#### [Input data]
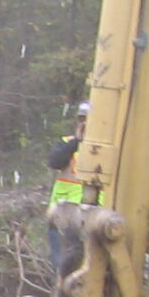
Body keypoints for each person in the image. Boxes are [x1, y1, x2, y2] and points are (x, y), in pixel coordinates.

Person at [45, 102, 96, 286]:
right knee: (62, 267)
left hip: (91, 219)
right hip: (62, 216)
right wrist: (77, 141)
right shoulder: (67, 143)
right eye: (81, 119)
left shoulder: (108, 150)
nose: (84, 123)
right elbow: (54, 161)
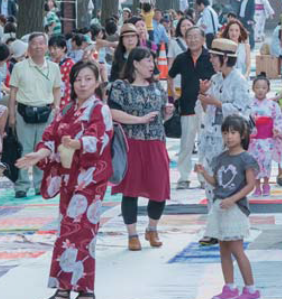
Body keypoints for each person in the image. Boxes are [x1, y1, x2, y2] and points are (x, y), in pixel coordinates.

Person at [15, 61, 113, 299]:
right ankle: (83, 292)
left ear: (97, 82)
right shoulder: (67, 110)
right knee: (72, 234)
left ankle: (64, 292)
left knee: (76, 235)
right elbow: (50, 135)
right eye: (78, 79)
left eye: (88, 79)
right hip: (70, 180)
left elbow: (99, 139)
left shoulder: (99, 109)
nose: (82, 84)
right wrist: (40, 153)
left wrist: (78, 144)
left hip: (89, 181)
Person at [106, 48, 173, 250]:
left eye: (152, 61)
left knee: (159, 188)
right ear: (135, 63)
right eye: (147, 61)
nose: (151, 65)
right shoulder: (120, 87)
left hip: (155, 141)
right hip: (131, 143)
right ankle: (132, 234)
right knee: (130, 189)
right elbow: (112, 112)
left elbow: (161, 116)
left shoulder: (156, 86)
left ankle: (152, 228)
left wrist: (167, 112)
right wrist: (138, 120)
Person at [196, 114, 262, 299]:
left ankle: (251, 289)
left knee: (237, 249)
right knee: (223, 250)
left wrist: (233, 199)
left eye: (233, 132)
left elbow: (251, 185)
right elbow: (216, 183)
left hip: (235, 209)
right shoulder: (220, 158)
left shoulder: (246, 159)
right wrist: (204, 174)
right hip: (220, 207)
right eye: (225, 133)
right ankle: (229, 287)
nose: (229, 137)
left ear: (242, 135)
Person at [195, 38, 253, 240]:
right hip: (212, 136)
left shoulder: (239, 81)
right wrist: (203, 95)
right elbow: (206, 108)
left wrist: (217, 103)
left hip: (230, 140)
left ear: (225, 58)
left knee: (230, 182)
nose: (211, 59)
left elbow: (243, 111)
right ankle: (213, 228)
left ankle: (232, 226)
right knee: (210, 182)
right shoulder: (215, 79)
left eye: (214, 56)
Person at [167, 27, 214, 188]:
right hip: (187, 105)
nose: (193, 40)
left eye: (196, 37)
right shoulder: (181, 58)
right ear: (186, 40)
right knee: (186, 143)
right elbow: (170, 75)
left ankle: (203, 177)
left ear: (203, 40)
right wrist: (174, 93)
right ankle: (184, 176)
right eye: (190, 37)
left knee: (204, 143)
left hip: (206, 106)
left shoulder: (210, 58)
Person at [248, 75, 282, 196]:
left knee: (267, 162)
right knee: (255, 163)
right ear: (253, 88)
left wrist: (276, 129)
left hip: (268, 138)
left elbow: (278, 119)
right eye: (257, 87)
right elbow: (244, 119)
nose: (260, 90)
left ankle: (266, 183)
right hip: (254, 139)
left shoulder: (272, 105)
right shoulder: (249, 105)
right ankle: (257, 186)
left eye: (263, 87)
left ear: (268, 89)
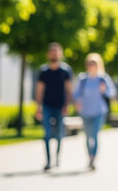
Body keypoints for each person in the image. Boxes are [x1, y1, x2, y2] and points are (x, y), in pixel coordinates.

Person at [74, 53, 116, 170]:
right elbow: (77, 93)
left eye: (94, 63)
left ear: (98, 65)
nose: (91, 66)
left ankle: (93, 159)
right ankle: (89, 156)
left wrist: (104, 90)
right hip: (85, 111)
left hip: (99, 111)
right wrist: (77, 101)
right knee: (87, 136)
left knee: (95, 135)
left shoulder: (103, 78)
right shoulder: (83, 79)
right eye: (89, 63)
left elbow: (112, 93)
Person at [35, 42, 73, 171]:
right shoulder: (44, 71)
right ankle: (48, 161)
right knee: (47, 134)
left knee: (59, 134)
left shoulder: (65, 71)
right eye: (52, 51)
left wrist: (67, 105)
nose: (54, 54)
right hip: (47, 105)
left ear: (60, 54)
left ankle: (57, 157)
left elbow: (69, 90)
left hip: (60, 106)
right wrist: (38, 107)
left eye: (56, 51)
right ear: (48, 54)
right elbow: (39, 90)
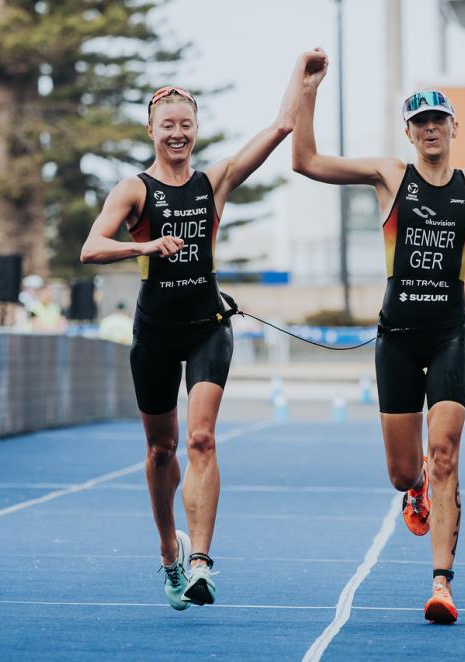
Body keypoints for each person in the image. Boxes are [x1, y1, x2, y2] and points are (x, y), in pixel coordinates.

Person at [292, 49, 465, 624]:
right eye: (420, 122)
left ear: (454, 128)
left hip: (450, 334)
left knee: (445, 454)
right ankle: (415, 490)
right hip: (397, 338)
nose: (430, 128)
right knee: (405, 471)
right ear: (408, 133)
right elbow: (305, 161)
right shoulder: (391, 176)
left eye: (439, 119)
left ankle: (441, 584)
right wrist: (306, 90)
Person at [80, 53, 311, 611]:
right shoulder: (134, 191)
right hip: (155, 331)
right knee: (161, 450)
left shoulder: (215, 183)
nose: (177, 133)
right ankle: (170, 553)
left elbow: (280, 128)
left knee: (202, 437)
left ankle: (202, 561)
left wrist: (304, 80)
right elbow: (90, 248)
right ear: (152, 130)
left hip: (208, 326)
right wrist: (144, 245)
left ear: (196, 128)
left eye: (186, 124)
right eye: (168, 125)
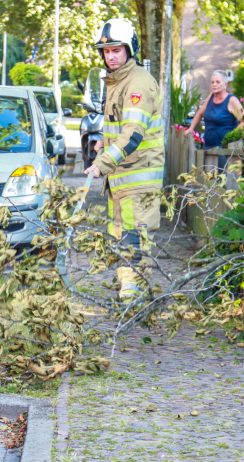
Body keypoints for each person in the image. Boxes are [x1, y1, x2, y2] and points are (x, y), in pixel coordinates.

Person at [83, 18, 165, 300]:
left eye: (117, 50)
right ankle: (130, 296)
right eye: (106, 51)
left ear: (130, 50)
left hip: (137, 182)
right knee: (122, 238)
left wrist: (100, 164)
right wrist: (101, 145)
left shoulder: (137, 83)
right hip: (122, 182)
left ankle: (132, 301)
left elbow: (132, 135)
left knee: (134, 241)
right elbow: (119, 129)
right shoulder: (118, 82)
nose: (111, 56)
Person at [185, 70, 244, 169]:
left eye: (218, 82)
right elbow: (200, 113)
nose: (214, 85)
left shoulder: (231, 100)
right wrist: (190, 128)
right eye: (212, 82)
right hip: (208, 147)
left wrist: (231, 136)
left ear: (225, 84)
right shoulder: (211, 97)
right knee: (209, 180)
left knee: (224, 181)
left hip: (224, 150)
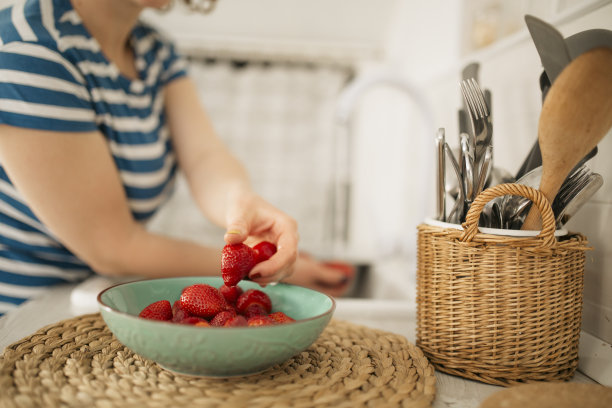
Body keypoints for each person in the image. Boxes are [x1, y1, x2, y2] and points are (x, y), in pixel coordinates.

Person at [0, 0, 352, 316]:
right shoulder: (26, 50)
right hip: (26, 317)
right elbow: (112, 246)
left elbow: (204, 157)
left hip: (89, 298)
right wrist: (246, 267)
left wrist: (241, 205)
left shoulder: (153, 49)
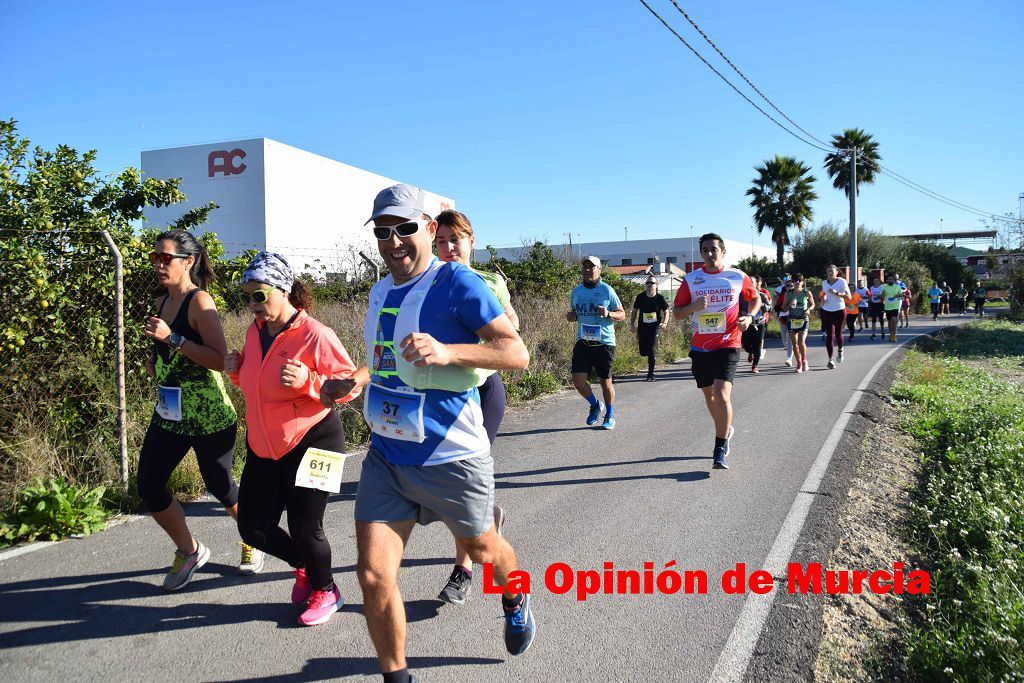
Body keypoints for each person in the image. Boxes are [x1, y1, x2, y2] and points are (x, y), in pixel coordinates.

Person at [333, 184, 535, 683]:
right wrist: (357, 379)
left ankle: (515, 593)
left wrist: (449, 351)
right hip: (387, 457)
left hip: (452, 457)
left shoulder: (459, 283)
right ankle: (397, 677)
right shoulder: (381, 290)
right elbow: (385, 358)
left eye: (404, 228)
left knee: (486, 550)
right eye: (383, 231)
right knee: (374, 577)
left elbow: (516, 354)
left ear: (427, 228)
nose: (393, 240)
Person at [227, 252, 360, 627]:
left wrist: (309, 381)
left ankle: (327, 589)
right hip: (265, 443)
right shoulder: (256, 332)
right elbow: (260, 385)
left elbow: (349, 386)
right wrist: (238, 373)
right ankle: (303, 564)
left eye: (260, 294)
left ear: (283, 290)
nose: (253, 304)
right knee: (252, 527)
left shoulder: (316, 335)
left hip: (318, 438)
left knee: (305, 527)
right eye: (247, 296)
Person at [138, 229, 256, 591]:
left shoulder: (199, 301)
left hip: (208, 416)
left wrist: (172, 338)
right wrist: (156, 364)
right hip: (170, 414)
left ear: (187, 261)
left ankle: (253, 539)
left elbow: (221, 360)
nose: (158, 264)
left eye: (165, 258)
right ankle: (189, 551)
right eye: (155, 257)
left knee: (221, 487)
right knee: (149, 486)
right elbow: (172, 358)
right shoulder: (162, 302)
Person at [433, 209, 517, 606]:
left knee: (463, 482)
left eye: (456, 239)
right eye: (442, 240)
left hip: (483, 392)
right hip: (441, 397)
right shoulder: (425, 283)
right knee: (451, 485)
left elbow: (512, 337)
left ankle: (462, 571)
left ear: (471, 242)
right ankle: (489, 521)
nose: (449, 247)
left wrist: (460, 352)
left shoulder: (488, 282)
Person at [673, 233, 760, 469]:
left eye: (713, 249)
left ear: (723, 252)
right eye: (705, 250)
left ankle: (719, 448)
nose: (709, 254)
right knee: (709, 395)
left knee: (722, 394)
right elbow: (677, 312)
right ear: (701, 254)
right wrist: (693, 306)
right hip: (700, 347)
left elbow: (756, 299)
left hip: (729, 342)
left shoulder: (737, 276)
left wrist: (749, 317)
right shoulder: (691, 279)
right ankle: (726, 428)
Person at [568, 256, 625, 429]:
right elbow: (574, 313)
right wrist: (572, 316)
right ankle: (594, 405)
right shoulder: (576, 292)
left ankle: (610, 414)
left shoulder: (607, 290)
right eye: (585, 266)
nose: (587, 269)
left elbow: (622, 314)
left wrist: (609, 313)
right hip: (583, 341)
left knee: (605, 382)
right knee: (578, 381)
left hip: (604, 343)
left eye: (592, 267)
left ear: (599, 270)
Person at [630, 274, 669, 381]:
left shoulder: (660, 298)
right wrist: (632, 324)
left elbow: (666, 312)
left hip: (655, 327)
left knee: (651, 349)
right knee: (643, 351)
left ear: (657, 285)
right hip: (643, 327)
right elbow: (634, 311)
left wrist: (664, 323)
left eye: (651, 283)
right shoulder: (640, 297)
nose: (649, 285)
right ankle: (650, 356)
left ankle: (650, 374)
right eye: (647, 283)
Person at [781, 273, 814, 373]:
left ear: (802, 282)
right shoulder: (788, 293)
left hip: (803, 319)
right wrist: (789, 305)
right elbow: (783, 307)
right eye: (795, 280)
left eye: (799, 280)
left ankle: (804, 360)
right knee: (794, 343)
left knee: (801, 341)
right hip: (792, 319)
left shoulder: (806, 293)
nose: (797, 282)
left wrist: (809, 309)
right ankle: (798, 363)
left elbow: (813, 304)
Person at [819, 265, 850, 369]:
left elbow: (848, 296)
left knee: (838, 333)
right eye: (828, 271)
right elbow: (823, 299)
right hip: (827, 311)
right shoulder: (824, 283)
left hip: (839, 310)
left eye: (831, 271)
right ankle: (830, 359)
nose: (830, 273)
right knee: (829, 335)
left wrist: (836, 293)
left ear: (836, 272)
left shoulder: (842, 281)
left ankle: (840, 350)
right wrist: (823, 298)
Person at [741, 275, 772, 373]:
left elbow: (770, 307)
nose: (750, 285)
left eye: (752, 283)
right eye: (748, 283)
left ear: (755, 284)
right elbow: (737, 308)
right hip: (747, 324)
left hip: (760, 323)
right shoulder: (741, 296)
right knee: (745, 345)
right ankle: (751, 352)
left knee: (758, 345)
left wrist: (762, 306)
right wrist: (742, 313)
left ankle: (755, 366)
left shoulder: (762, 295)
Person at [774, 274, 795, 365]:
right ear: (785, 286)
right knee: (784, 337)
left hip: (794, 318)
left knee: (789, 337)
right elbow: (777, 306)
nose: (789, 287)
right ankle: (787, 347)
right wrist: (780, 310)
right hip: (783, 317)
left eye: (791, 285)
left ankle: (789, 358)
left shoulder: (797, 294)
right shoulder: (782, 294)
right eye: (787, 285)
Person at [881, 274, 903, 341]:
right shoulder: (884, 287)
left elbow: (901, 295)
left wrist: (898, 295)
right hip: (887, 307)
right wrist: (882, 294)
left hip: (895, 306)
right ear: (887, 280)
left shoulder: (897, 287)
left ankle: (894, 335)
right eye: (889, 279)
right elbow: (882, 297)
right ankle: (891, 334)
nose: (890, 280)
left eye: (891, 279)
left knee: (894, 320)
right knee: (890, 322)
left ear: (894, 280)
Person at [868, 276, 885, 340]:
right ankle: (873, 333)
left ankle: (882, 332)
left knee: (881, 319)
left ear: (879, 282)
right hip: (873, 304)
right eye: (875, 281)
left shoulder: (882, 287)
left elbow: (883, 295)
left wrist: (878, 295)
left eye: (877, 281)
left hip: (880, 304)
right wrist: (868, 300)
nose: (876, 282)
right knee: (874, 318)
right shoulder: (871, 288)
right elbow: (871, 295)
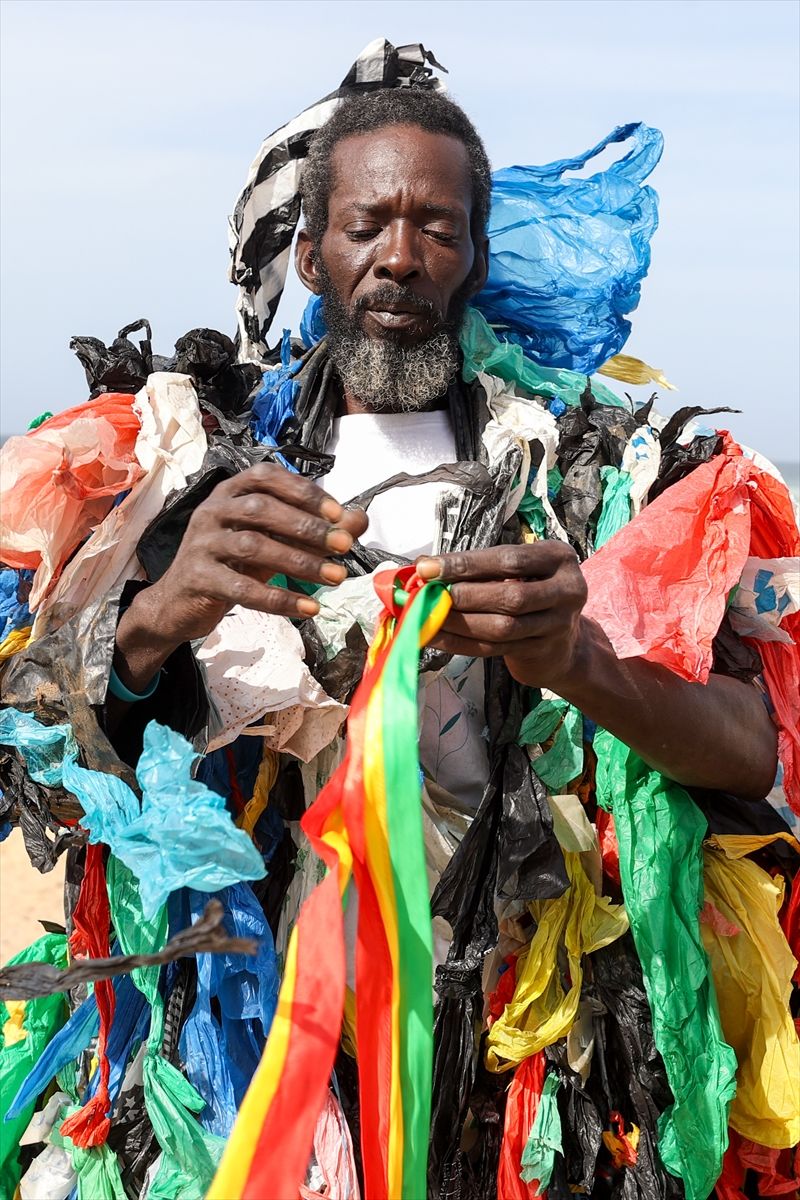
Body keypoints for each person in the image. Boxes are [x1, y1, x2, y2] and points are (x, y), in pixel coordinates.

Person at [1, 42, 798, 1200]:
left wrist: (577, 664)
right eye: (367, 223)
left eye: (437, 226)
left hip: (531, 1037)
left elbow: (754, 750)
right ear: (311, 249)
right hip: (264, 1021)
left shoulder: (598, 477)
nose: (401, 257)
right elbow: (44, 766)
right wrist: (160, 615)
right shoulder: (184, 466)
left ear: (474, 254)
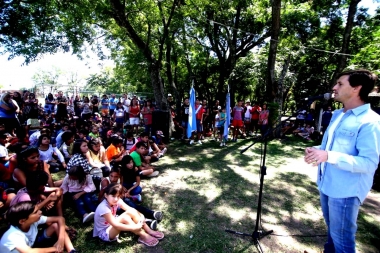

#### [Exercise aim]
Leave out the images and write out the lines above exactly, from the one with "right wrist: (780, 310)" up to and including the one with "right shoulder: (184, 466)".

#### [Completed task]
right wrist: (780, 310)
right hip: (783, 317)
left eye: (791, 285)
left ankle: (789, 358)
left shoulder: (797, 294)
right shoulder: (782, 294)
right eye: (787, 285)
Person at [881, 274, 903, 341]:
right shoulder: (884, 287)
left elbow: (901, 295)
left wrist: (898, 295)
right hip: (887, 307)
right wrist: (882, 294)
left hip: (895, 306)
right ear: (887, 280)
left shoulder: (897, 287)
left ankle: (894, 335)
right eye: (889, 279)
right elbow: (882, 297)
right ankle: (891, 334)
nose: (890, 280)
left eye: (891, 279)
left knee: (894, 320)
right knee: (890, 322)
left ear: (894, 280)
Person at [868, 276, 885, 340]:
right ankle: (873, 333)
left ankle: (882, 332)
left knee: (881, 319)
left ear: (879, 282)
right hip: (873, 304)
right eye: (875, 281)
left shoulder: (882, 287)
left elbow: (883, 295)
left wrist: (878, 295)
left eye: (877, 281)
left hip: (880, 304)
right wrist: (868, 300)
nose: (876, 282)
right knee: (874, 318)
right shoulder: (871, 288)
right elbow: (871, 295)
Body keypoints for each person in the image. Boxes are [x1, y1, x2, y2] and points are (x, y), in pixel coordinates.

Person at [1, 42, 798, 1200]:
left wrist: (577, 664)
right eye: (367, 223)
left eye: (437, 226)
left hip: (531, 1037)
left elbow: (754, 750)
right ear: (311, 249)
right hip: (264, 1021)
left shoulder: (598, 477)
nose: (401, 257)
right elbow: (44, 766)
right wrist: (160, 615)
right shoulder: (184, 466)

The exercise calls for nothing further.